Услышав такое, дед Прокофий, да и все встречающие устремили удивлённые взоры на неё.
Воцарилось такое молчание, что было слышно, как Рыжик, отфыркиваясь, мелко затрясся телом, сбрасывая со шкуры остатки соринок соломенной подстилки и едкой, пресноватого запаха пыли.
– Фу! Хай тоби бис!
– крикнул на кобеля Апанас и тот, обиженно опустив голову, развернулся и поковылял у будке.
Воспользовавшись наступившим молчанием, Савелий сделал шаг вперед к отцу.
– Вот, батя, оцэй дивчине помощь ваша нужна, в беде человек оказався, - тихо объяснил он отцу, пытливо глядя в его глаза, ещё не зная, как отреагирует тот на неожиданно высказанную сыновью просьбу.
– А нам от того самим беды ны будэ?
– чувствуя, как что-то кольнуло внутри нехорошим предчувствием, неожиданно выдавил Апанас, часто задышал, но потянулся вперёд, обнимая сына, выговорив при этом с упрёком в голосе.
– Казав же тоби, нэ дило сынок робышь, ой, нэ дило...

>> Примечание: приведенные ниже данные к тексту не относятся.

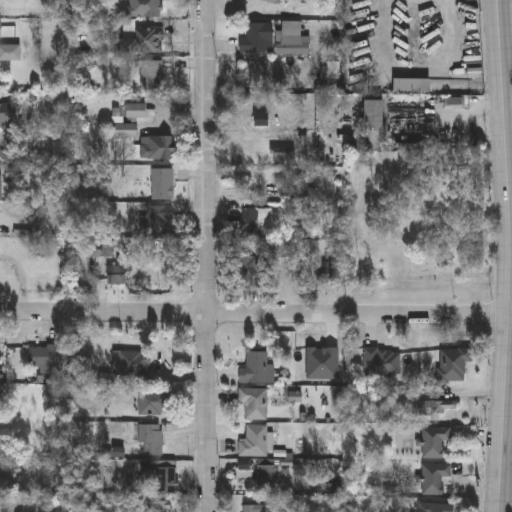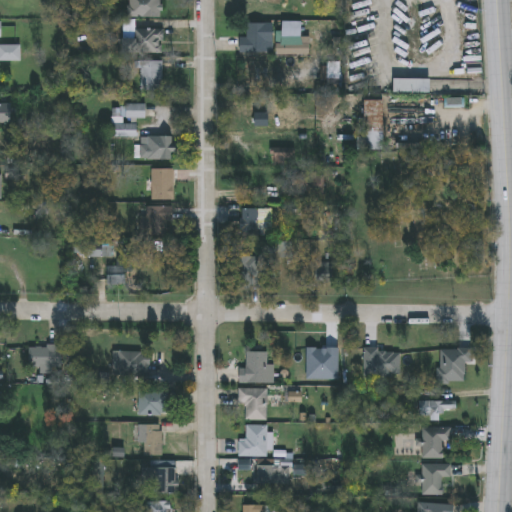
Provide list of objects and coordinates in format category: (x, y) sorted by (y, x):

... Осенние сумерки сгущались на глазах. Полуляхи отмолотились и теперь мать побежала греть воду на шаплык, - надо было основательно обмыться после пыльной и многотрудной работы, а Апанас с сыновьями и дочерью убирали остатнее зерно и приводили в порядок ручную молотилку, с тем чтобы потом закатить её в сарай на хранение до следующей работы. Апанас Полулях, несмотря на усталость был доволен. Управились с намеченной молотьбой, как никогда, быстро, ещё бы, гуртом навалились, а гуртом и батьку легче бить, да и зерна намолотили по прикидке, больше прошлогоднего, значит, и на продажу будут излишки, и на хозяйственные нужды экономить не придётся. И это всё при том, что пол-амбара ещё завалена страховым запасом неомолоченного зерна.
– Ты об чём это с дидом секретничал?
– между делом спросил он у старшего сына Савелия, разгибая спину, слегка сморщившись при этом.
– Небось обнову якусь для сэбэ выдумал?
– Та на обнову деньжата у нас, вроде, е?
– с хитроватым прищуром поглядывая на отца, ответил Савелий.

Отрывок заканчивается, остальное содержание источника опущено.